I get the usefulness of echoData
for generic HTTP clients that have no request metadata tracking feature, but a client with that feature, or one made specifically for Zyte Data API, should probably keep track of request metadata on the client side. In fact, maybe https://github.com/scrapy-plugins/scrapy-zyte-api should discourage its use altogether, in favor of Request.meta
.
This is of course based solely on the current implementation of Zyte Data API. It is possible that future features will make it worthwhile to include echoData (e.g. some web UI that allows to keep track of your requests, where getting access to echoData
would be useful).
Thoughts?
This makes sense to me, in general.
It seems echoData is not used in scrapy-zyte-api; are you thinking about documentation changes?
Here echoData is used in the CLI tool, so that the output contains source URL by default. What alternative do you see?
maybe we should not send echoData to the server, and instead keep track of it on the client side.

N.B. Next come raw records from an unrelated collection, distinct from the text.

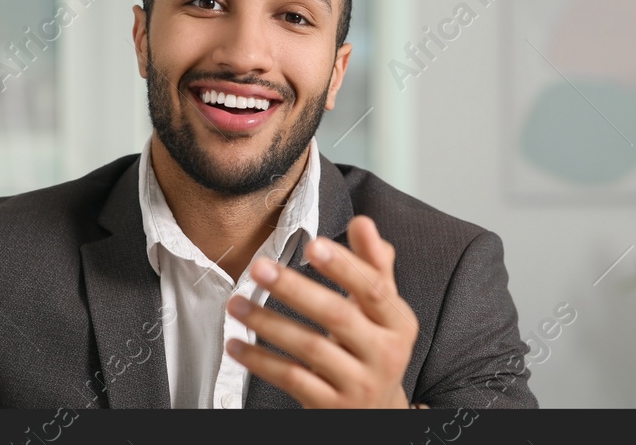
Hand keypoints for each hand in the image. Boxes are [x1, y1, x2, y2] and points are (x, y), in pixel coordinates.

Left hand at [225, 216, 419, 407]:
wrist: (377, 413)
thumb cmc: (374, 348)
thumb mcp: (382, 310)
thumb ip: (373, 265)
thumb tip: (364, 223)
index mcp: (398, 323)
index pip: (373, 289)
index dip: (344, 266)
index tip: (312, 245)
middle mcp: (384, 353)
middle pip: (337, 316)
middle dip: (295, 289)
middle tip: (260, 267)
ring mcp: (358, 383)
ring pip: (309, 348)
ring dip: (267, 323)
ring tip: (237, 303)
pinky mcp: (332, 406)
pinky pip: (292, 379)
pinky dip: (261, 361)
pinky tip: (237, 345)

If it's still called echoData
in the client, then it can be surprising if it's not sent to the server IMO for someone aware of the HTTP API, e.g. if you're doing some debugging.

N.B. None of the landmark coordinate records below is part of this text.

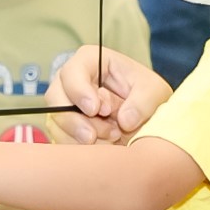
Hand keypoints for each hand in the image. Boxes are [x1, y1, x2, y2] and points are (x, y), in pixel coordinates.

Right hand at [52, 44, 170, 141]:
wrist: (143, 118)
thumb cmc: (145, 95)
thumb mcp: (154, 92)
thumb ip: (143, 102)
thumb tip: (125, 120)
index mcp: (91, 61)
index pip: (73, 71)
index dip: (79, 90)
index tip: (95, 109)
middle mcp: (71, 80)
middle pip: (55, 97)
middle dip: (74, 120)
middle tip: (93, 135)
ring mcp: (64, 104)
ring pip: (56, 121)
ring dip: (80, 136)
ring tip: (111, 137)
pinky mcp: (64, 126)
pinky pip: (60, 138)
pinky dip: (79, 148)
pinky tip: (104, 145)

It seems echoData is not used in scrapy-zyte-api; are you thinking about documentation changes?
Yes. In the docs.zyte.com content I am preparing about echoData
, in the code example tab set, we could cover how to use echoData
in Scrapy but explain how Request.meta may be a better choice. I would also remove echoData
from the example in https://github.com/scrapy-plugins/scrapy-zyte-api/blob/main/README.rst#how-to-use.
If it's still called
echoData
in the client, then it can be surprising if it's not sent to the server IMO for someone aware of the HTTP API, e.g. if you're doing some debugging.
Yes, that is a very good point.
For python-zyte-api, maybe we should leave things as they are for now, but in the future, if there is demand for it, add an AsyncClient
parameter and command-line interface option to track echoData
on the client side. I don’t expect demand for it any time soon, but it may be a good option for people hitting the API request length limit because of their echoData
content.
I wonder if it'd be better to have this feature, but not have it tied to echoData. Or, alternatively, make echoData handling optional.
I wonder if it'd be better to have this feature, but not have it tied to echoData.
Makes a lot of sense. In the scenario where echoData
causes the API request to be too long, users could move some data from echoData
to a client-specific field (e.g. clientData
, requestMetadata
), and still keep some data in echoData
(in case there is a benefit in the future to have data there beyond getting it back in the client).